Blog Tour Review: Now, Conjurers by Freddie Kölsch

Rating: 4 out of 5.

Paranormal mystery/thriller mixed with a little bit of horror

Thank you so much to TBR and Beyond Tours and Freddie Kölsch for allowing me to be part of this experience and also providing me with a complimentary copy and media kit!

Book Information

Genre: Young Adult Horror
Publishing Date: June 4, 2024

November 1999. North Dana, Massachusetts.

Nesbit Nuñez discovers the partially devoured body of Bastion Attia: star quarterback, secret witch, and Nesbit’s even-more-secret boyfriend.
No one knew why brilliant, gentle Bastion lived his life by a seemingly arcane set of rules, including a strange manner of speech and an inability to say his own name.

Now the remaining members of North Coven—Nesbit, Dove, Drea, and Brandy—vow to get answers.

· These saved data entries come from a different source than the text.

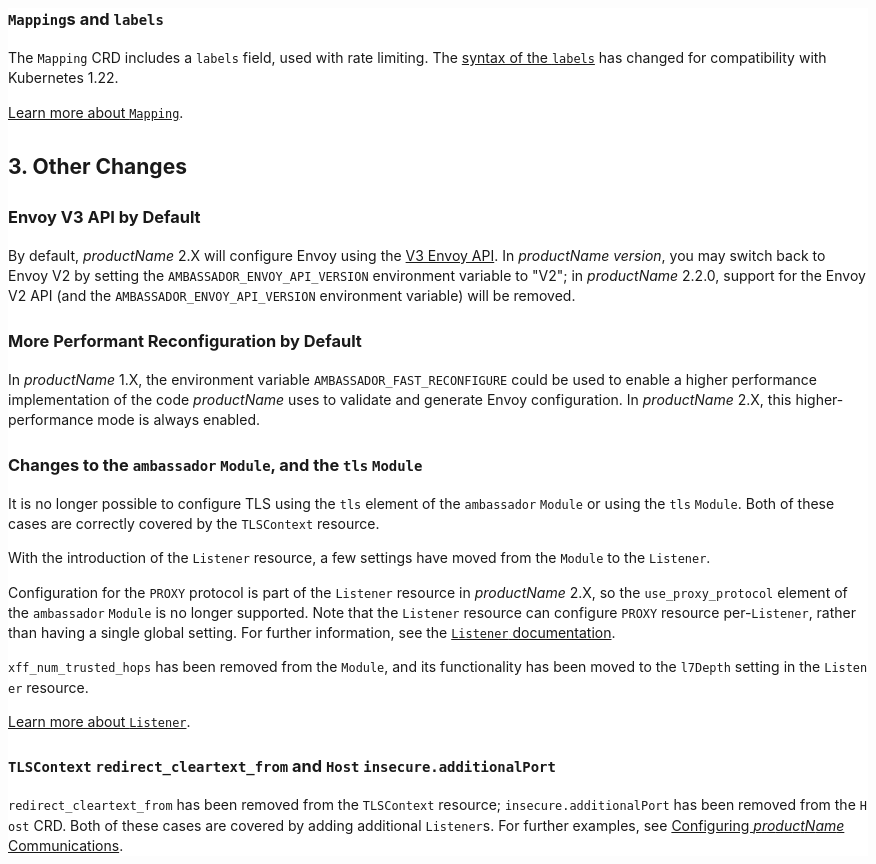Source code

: ### `Mapping`s and `labels`

The `Mapping` CRD includes a `labels` field, used with rate limiting. The
[syntax of the `labels`](../../topics/using/rate-limits#attaching-labels-to-requests) has changed
for compatibility with Kubernetes 1.22.

<Alert severity="info">
  <a href="../../topics/using/intro-mappings">Learn more about <code>Mapping</code></a>.
</Alert>

## 3. Other Changes

### Envoy V3 API by Default

By default, $productName$ 2.X will configure Envoy using the
[V3 Envoy API](https://www.envoyproxy.io/docs/envoy/latest/api-v3/api). In $productName$
$version$, you may switch back to Envoy V2 by setting the `AMBASSADOR_ENVOY_API_VERSION`
environment variable to "V2"; in $productName$ 2.2.0, support for the Envoy V2 API (and
the `AMBASSADOR_ENVOY_API_VERSION` environment variable) will be removed.

### More Performant Reconfiguration by Default

In $productName$ 1.X, the environment variable `AMBASSADOR_FAST_RECONFIGURE` could be used to enable a higher performance implementation of the code $productName$ uses to validate and generate Envoy configuration. In $productName$ 2.X, this higher-performance mode is always enabled.

### Changes to the `ambassador` `Module`, and the `tls` `Module`

It is no longer possible to configure TLS using the `tls` element of the `ambassador` `Module` or using the `tls` `Module`. Both of these cases are correctly covered by the `TLSContext` resource.

With the introduction of the `Listener` resource, a few settings have moved from the `Module` to the `Listener`.

Configuration for the `PROXY` protocol is part of the `Listener` resource in $productName$ 2.X, so the `use_proxy_protocol` element of the `ambassador` `Module` is no longer supported. Note that the `Listener` resource can configure `PROXY` resource per-`Listener`, rather than having a single global setting. For further information, see the [`Listener` documentation](../../topics/running/listener).

`xff_num_trusted_hops` has been removed from the `Module`, and its functionality has been moved to the `l7Depth` setting in the `Listener` resource.

<Alert severity="info">
  <a href="../../topics/running/listener">Learn more about <code>Listener</code></a>.
</Alert>

### `TLSContext` `redirect_cleartext_from` and `Host` `insecure.additionalPort`

`redirect_cleartext_from` has been removed from the `TLSContext` resource; `insecure.additionalPort` has been removed from the `Host` CRD. Both of these cases are covered by adding additional `Listener`s. For further examples, see [Configuring $productName$ Communications](../../howtos/configure-communications).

Nothing can prepare them for what they uncover: Bastion had been locked in a terrifying battle of wits and wills with something living deep beneath an ancient mausoleum in the local
cemetery.

North Coven must confront the red-gloved monster that took piece after piece of Bastion, that he fought until his last breath. Not knowing that Bastion left behind the key to its destruction . . .

Now, Conjurers is a wildly original, spine-chilling YA debut about queer found family and a love that outlasts death.

Content Warning: death, gore, child abuse, homophobia

Book Links

About the Author

Freddie Kölsch is a connoisseur and crafter of frightful fiction (with a dash of hope) for teens and former teens. She lives in Salem, Massachusetts with her high school sweetheart-turned-wife, a handful of cats, a houseful of art, and a mind’s eye full of ghosts. Now, Conjurers is her first novel.

Author Links:

Review (no spoilers)

If you’d like to follow along with the rest of the tour, you can find the tour schedule here.

Now, Conjurers is a story about a group of teenage witches trying to figure out what killed their friend and how to stop it before it kills again. Not only was the head of their coven suddenly found brutally murdered, but now nobody—other than them—seems to remember that he even existed. To put a stop to the madness before more innocent people are harmed, the group will be forced to explore whether their powers are actually strong enough to kill the thing that probably gave it to them in the first place.

It took a while for me to get into this book because it’s got a more gothic-feel than what I normally read. The narration is also written in a way that it feels like Nesbit (the narrator) is talking directly to the reader, which is another thing I’m not used to experiencing. Throughout the book he even gives you specific hints as to what’s about to happen and which characters will pop back up again later. I would say that things picked up for me around the 60% mark as the background story of what exactly happened to Bastion really began to unwind around that point.

This book had very similar vibes to to the darker paranormal/supernatural teenage shows that I’ve watched before (think: Scream, Sabrina, Riverdale), leading me to believe that it would do really well as a series adaptation. I have a hard time narrowing the story down to one specific genre because I think it’s much more involved than a classic YA horror. There is a lot of witty banter, a non-linear timeline, a haunting murder mystery, and the nostalgia that often comes along with moody stories that take place in the 90s.

I would have to say that the best part of this novel was the characters variety and depth. The cast is a mixture of teenagers and adults from various ethnicities, religions, social positions, and sexualities. As the reader, you are told everything through Nesbit’s point of view, but you still learn so much about the people that surround him: their personalities, their relationships, their humor, their strengths/weaknesses, and their motivations. The ending is a bit open, but I’m hoping for the best for every last one of them.